Peranakan buffet, priced at S$58++ (Adults), is available for dinner on all days.
So, here we go, starting the Peranakan journey.
Bakwan Kepiting
The traditional Bakwan uses pork and crabmeat but the chef here replaces the crabmeat with chicken. Though the Bakwan was quite springy and flavourful but its a tad too salty.
Nonya Style Asam Fish
Two different version was served - steam and fried. Groupa was fresh but its not sourish enough and not too spicy. The disappointment of this dish is that the fish did not absorb the flavour of the sauce. As for the fried version, the skin taste a little soggy and oily.
Chicken Devil Curry
Chicken was rather tender however, its way too spicy for me. The chilli padi that was used is really so devilish making the spicy level in this dish so high that it has a numbing effect on my tongue.
Ayam Buah Keluak
Tasty gravy with tender chicken meat but I do find this dish rather salty.
Kueh Pai Tee
The most popular dish among OpenRisers. The thin kueh pai tee cups stayed crunchy with all the moist ingredients in it and the fact that it was left on the table for awhile before we consume it. So its no surprise why we couldn't resist and asked for second serving.
Babi Pongteh
The chef chooses pork ribs over pork belly for this dish not only enhances the flavour but also makes this a little less sinful. Though the ribs was semi tender, its fully immersed with the flavour of the gravy.
Traditional Nonya Kueh
The meal will not be complete without having some desserts. Agar agar and assorted kuehs are served and this marks the end of the Peranakan journey.
As the food tasting was in July, we also got to try their Sweet Indulgence buffet other than the August Perankan buffet menu.

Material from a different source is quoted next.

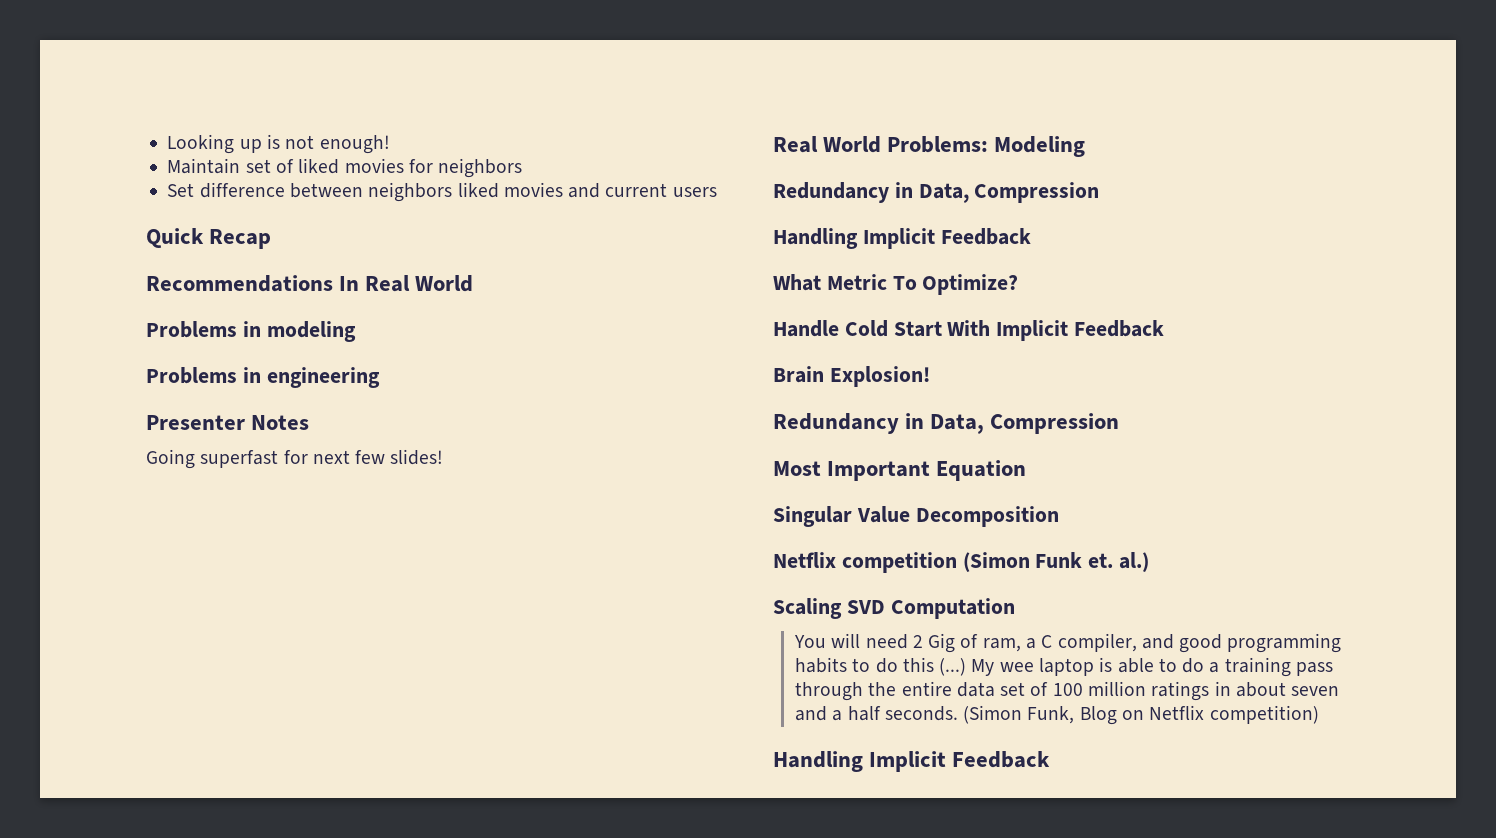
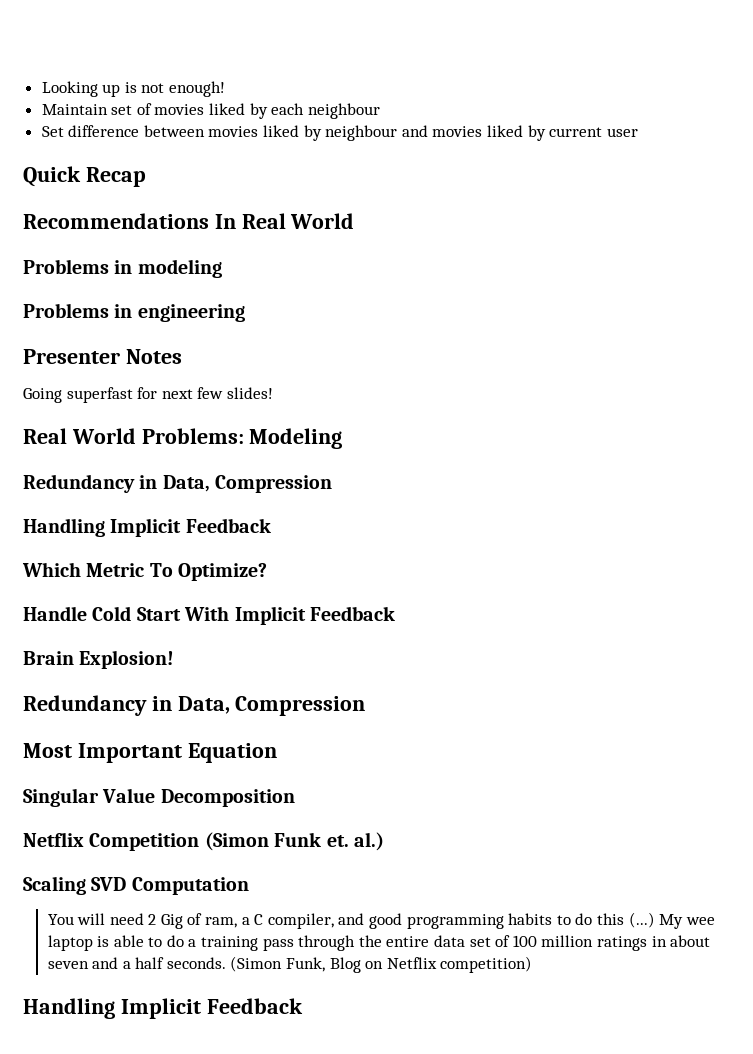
[298,158,523,178] [167,182,717,202] liked movies for neighbors // Set difference between neighbors liked movies and current users -> [154,103,380,119] [41,125,638,141] movies liked by each neighbour // Set difference between movies liked by neighbour and movies liked by current user
[773,274,821,291] What -> [22,562,81,577] Which
[841,552,957,573] competition -> [89,833,200,851] Competition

Pastries are definitely the highlight as it is creations by Chef Sin Siak who was featured as chef of the month in July's La Vie Magazine.
Durian Pengat
Their signature dessert. Made with fresh durian and gula melaka. The taste of the gula melaka stands out first with the durian taste slowly emerging out. A little letdown as the gula melaka is abit too overpowering resulting this dessert to be a tad too sweet.
Chocolate Nutty Cake
This is the cake that I like best among those that I have tried. The smooth textured chocolate mousse with bits of nuts at the base is not as sweet as it seems to be.
Oyster Fritter
Specially prepared for us by Chef Jimmy. Juicy fresh oysters coated in fried batter paired with the secret recipe sauce, this is simply delicious.